National Museum Wales purchases John Piper collection
A major collection of works by the artist John Piper has been acquired by the National Museum Wales. Now on display at the Museum in Cardiff, I took the opportunity to view these last weekend.
Although hailing from Epsom in Surrey, Piper (1903-92) spent many years painting the mountains, valleys and rivers of Wales. The John Piper collection, bought from a private collector with links to Wales, is worth close to £1m and has been paid for with contributions from the Heritage Lottery Fund, the Derek Williams Trust and the Art Fund. The works were previously exhibited at the museum in 2012 while still under private ownership. Proving popular then it has been decided that it is important to add them to the representation of Piper’s work in the national collection.

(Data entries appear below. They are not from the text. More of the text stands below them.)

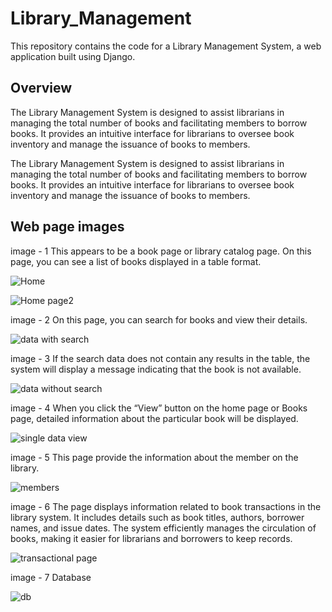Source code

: # Library_Management
This repository contains the code for a Library Management System, a web application built using Django. 



## Overview
The Library Management System is designed to assist librarians in managing the total number of books and facilitating members to borrow books. It provides an intuitive interface for librarians to oversee book inventory and manage the issuance of books to members.

The Library Management System is designed to assist librarians in managing the total number of books and facilitating members to borrow books. It provides an intuitive interface for librarians to oversee book inventory and manage the issuance of books to members.



## Web page images

image - 1
This appears to be a book page or library catalog page. On this page, you can see a list of books displayed in a table format.

![Home](https://github.com/selvanatarajan13/Library_Management/assets/113310373/46688022-caa6-40fb-9ed0-01707534d544)

![Home page2](https://github.com/selvanatarajan13/Library_system/assets/113310373/7de93af7-845d-47dc-a181-88a60c90a45e)


image - 2
On this page, you can search for books and view their details.

![data with search](https://github.com/selvanatarajan13/Library_Management/assets/113310373/8a401bdd-b7c7-4d6e-86e3-3bb53d95112b)

image - 3
If the search data does not contain any results in the table, the system will display a message indicating that the book is not available.

![data without search](https://github.com/selvanatarajan13/Library_Management/assets/113310373/03bc66ba-758b-4d48-acb2-0588f0f62f25)

image - 4
When you click the “View” button on the home page or Books page, detailed information about the particular book will be displayed.

![single data view](https://github.com/selvanatarajan13/Library_Management/assets/113310373/a6395578-5018-4cad-9879-564b675864eb)

image - 5
This page provide the information about the member on the library.

![members](https://github.com/selvanatarajan13/Library_Management/assets/113310373/a574f9ba-0de9-49e7-9227-a48c86bdb2d0)

image - 6
The page displays information related to book transactions in the library system. It includes details such as book titles, authors, borrower names, and issue dates. The system efficiently manages the circulation of books, making it easier for librarians and borrowers to keep records.

![transactional page](https://github.com/selvanatarajan13/Library_system/assets/113310373/a196e772-8d6f-4d72-93a7-827ff1d342e8)


image - 7
Database

![db](https://github.com/selvanatarajan13/Library_Management/assets/113310373/27b3ae26-8f30-432c-bdc4-c16a11c94990)





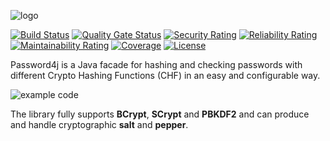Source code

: ![logo](https://i.imgur.com/BAAwsxr.png "Password4j logo")

[![Build Status](https://travis-ci.org/Password4j/password4j.svg?branch=master)](https://travis-ci.org/Password4j/password4j)
[![Quality Gate Status](https://sonarcloud.io/api/project_badges/measure?project=firaja_password4j&metric=alert_status)](https://sonarcloud.io/dashboard?id=firaja_password4j)
[![Security Rating](https://sonarcloud.io/api/project_badges/measure?project=firaja_password4j&metric=security_rating)](https://sonarcloud.io/dashboard?id=firaja_password4j)
[![Reliability Rating](https://sonarcloud.io/api/project_badges/measure?project=firaja_password4j&metric=reliability_rating)](https://sonarcloud.io/dashboard?id=firaja_password4j)
[![Maintainability Rating](https://sonarcloud.io/api/project_badges/measure?project=firaja_password4j&metric=sqale_rating)](https://sonarcloud.io/dashboard?id=firaja_password4j)
[![Coverage](https://sonarcloud.io/api/project_badges/measure?project=firaja_password4j&metric=coverage)](https://sonarcloud.io/dashboard?id=firaja_password4j)
[![License](https://img.shields.io/badge/License-Apache%202.0-blue.svg)](https://opensource.org/licenses/Apache-2.0)

Password4j is a Java facade for hashing and checking passwords with different Crypto Hashing Functions (CHF) in
an easy and configurable way.

![example code](https://i.imgur.com/Q1evmoK.png)

The library fully supports **BCrypt**, **SCrypt** and **PBKDF2** and can produce and handle cryptographic **salt** and **pepper**.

Piper's first major painting trip to Wales occurred in 1936, shortly after marrying his second wife Myfanwy. He visited Pembrokeshire and West Wales then, but returned during the 1940s. In 1943 he was commissioned by the War Artists Advisory Committee to record the interior of the quarry at Blaenau Ffestiniog, where many valuable artworks were stored to avoid damage during London’s blitz. This current collection is mostly of landscapes in Snowdonia with titles such as Rocks at Capel Curig, Rock Formations and The Rise of the Dovey. They are often brooding and atmospheric and not dissimilar to some of Turner’s work of over 100 years earlier.
See them in the Contemporary Art gallery at the Museum as part of an exhibition inspired by Wales's folklore and landscape, including works by Graham Sutherland and a film of Allen Ginsberg’s lengthy poem ‘Wales Visitation’.